Building a solid analytics platform is often a combination of real-time and batch processing. Batch processing, with a tool like Hadoop, is great for digging into large amounts of past data and asking questions that cannot be anticipated.  In contrast, when it is known ahead of time that certain aggregates will be required, the best solution is usually to count each event as it happens. Livecount makes it easier to address this second use-case.

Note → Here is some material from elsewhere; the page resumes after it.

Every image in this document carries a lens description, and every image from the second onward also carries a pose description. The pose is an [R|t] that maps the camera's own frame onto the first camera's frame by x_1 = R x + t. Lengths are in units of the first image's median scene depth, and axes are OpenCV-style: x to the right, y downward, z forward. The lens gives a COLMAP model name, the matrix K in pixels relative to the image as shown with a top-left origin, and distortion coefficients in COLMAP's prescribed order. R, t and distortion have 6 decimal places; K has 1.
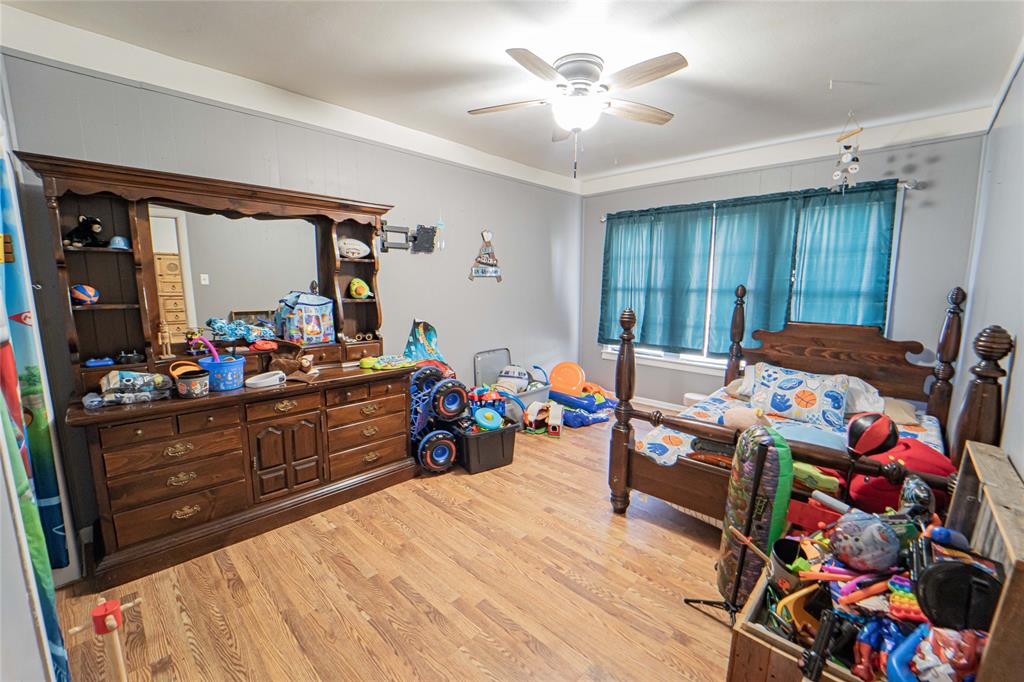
lens RADIAL K [[423.0, 0, 512.4], [0, 423.0, 354.5], [0, 0, 1]] dist [-0.020020, -0.000501]
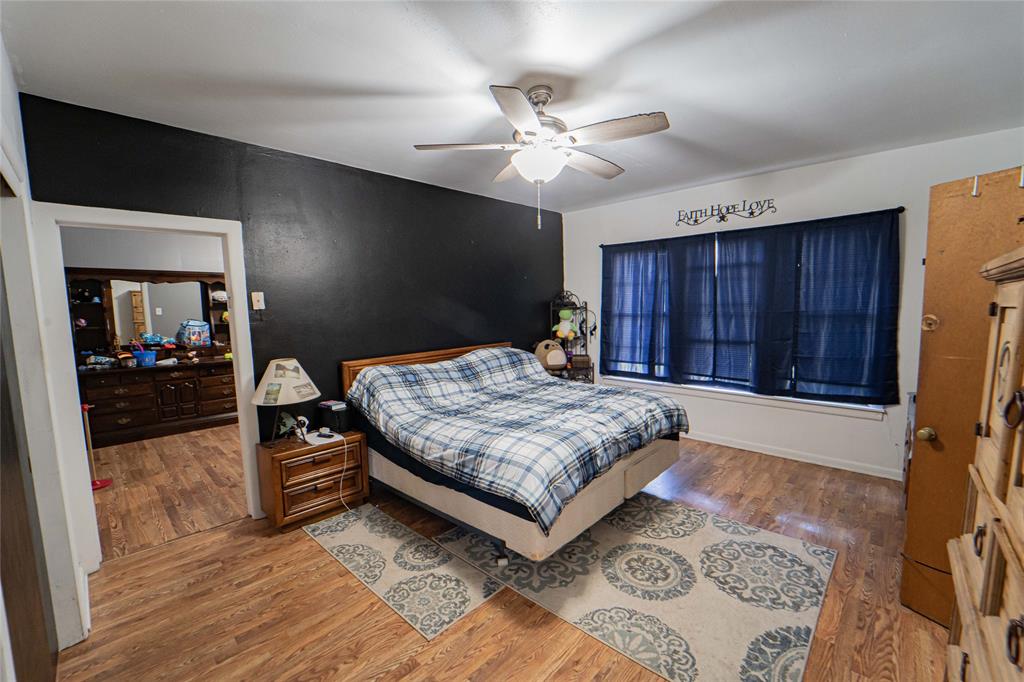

I encourage you to read about our experience with Livecount at Pulse.

Data Persistance

Livecount initially stores all counts in memcache.  To minimize the risk of data loss, each time a count is updated Livecount creates a worker task to write that count from the memcache to the datastore in the background. If the count is ever evicted, it is reloaded from the datastore on the next read or write.

Performance

Since counter updates are usually written back to the datastore within seconds, the risk of loss is minimal. Write performance is excellent, since only the memcache must be updated before completing a request. Most reads can also be served from the memcache. Load on the datastore is further reduced by storing a dirty flag along with each memcached count. If more increment events come in than can be written back in real time, only one write is needed to update the datastore with the latest count. After a successful write, the dirty bit is cleared and the other backlogged write tasks for that counter are skipped.

Using Livecount

This simple solution has allowed Pulse’s backend to easily scale to counting hundreds of events per second, with minimal cost and complexity.  Livecount’s API requires nothing more than a simple string counter name.

from livecount.counter import load_and_increment_counter

load_and_increment_counter(name=url)

For more advanced use-cases, namespaces are supported for keep counters organized and easy to query.  Recently, we also added support for time period fields to help support hourly/daily/weekly/monthly aggregates. Here’s a more advanced example.

from livecount.counter import PeriodType, load_and_increment_counter

load_and_increment_counter(name=url, period=datetime.now(), \
period_types=[PeriodType.DAY, PeriodType.WEEK], namespace="starred", delta=1)

Livecount is open-source and easily deployable on Google AppEngine. Checkout the README on Github.

If you have something to count, give Livecount a try.  I’d love to hear your thoughts or suggestions for improvement!

  • http://twitter.com/makistv just me

    is it still feasible to use it now after GAE released its new pricing schema ?

  • http://GBayer.com Greg Bayer

    Yes. For us, it’s definitely still feasible to use it with the new pricing. Try it out and let me know if you find that it ends up costing more than another approach.